Text shown =
• • • • • • •

Reputation: 2134
I am extracting the text of court judgments from a website and want to keep the linebreaks (which I need later for the text analysis). Unfortunately, rvest's
html_text
removes the linebreaks and e.g. two words originally separated by a \n become simply concatenated. E.g "GerichtAsylgerichtshof" should actually be "Gericht\nAsylgerichtshof".
library(rvest, quietly = T, warn.conflicts = F)
library(tidyverse, quietly = T, warn.conflicts = F)
test_url <- "https://www.ris.bka.gv.at//Dokumente/AsylGH/ASYLGHT_20131125_E5_408_113_1_2009_00/ASYLGHT_20131125_E5_408_113_1_2009_00.html"
test_url_parsed <- test_url %>%
xml2::read_html() %>%
rvest::html_nodes(".contentBlock")
test_url_parsed
#> {xml_nodeset (5)}
#> [1] <div class="contentBlock">\n<h1 class="Titel AlignJustify">Gericht</h1>\n ...
#> [2] <div class="contentBlock">\n<h1 class="Titel AlignJustify">Entscheidungsd ...
#> [3] <div class="contentBlock">\n<h1 class="Titel AlignJustify">Geschäftszahl< ...

• • • • • • •

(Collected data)

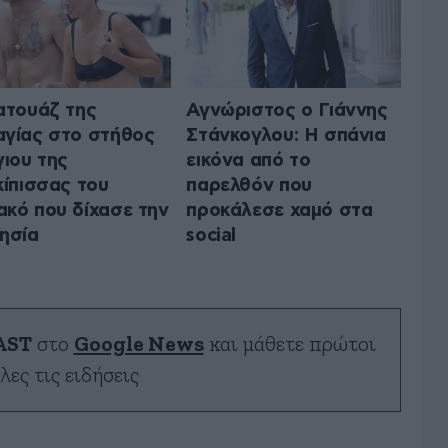
ατουάζ της
Αγνώριστος ο Γιάννης
γίας στο στήθος
Στάνκογλου: Η σπάνια
γιου της
εικόνα από το
κίπισσας του
παρελθόν που
κό που δίχασε την
προκάλεσε χαμό στα
ησία
social
AST
στο
Google News
και μάθετε πρώτοι
λες τις ειδήσεις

• • • • • • •

What you need to do =
1. Reproduce everything in the rvest post from "Reputation: 2134" down to "library(rvest, quietly = T, warn.conflicts = F)".
2. How would you render this sentence from the rvest post in German: "I am extracting the text of court judgments from a website and want to keep the linebreaks (which I need later for the text analysis)."
3. In the rvest post, which rvest function removes the linebreaks?
The items can be left aside.

Exercise solutions =
1.
Reputation: 2134
I am extracting the text of court judgments from a website and want to keep the linebreaks (which I need later for the text analysis). Unfortunately, rvest's
html_text
removes the linebreaks and e.g. two words originally separated by a \n become simply concatenated. E.g "GerichtAsylgerichtshof" should actually be "Gericht\nAsylgerichtshof".
library(rvest, quietly = T, warn.conflicts = F)

2. Ich extrahiere den Text von Gerichtsurteilen von einer Website und möchte die Zeilenumbrüche beibehalten (die ich später für die Textanalyse brauche).

3. html_text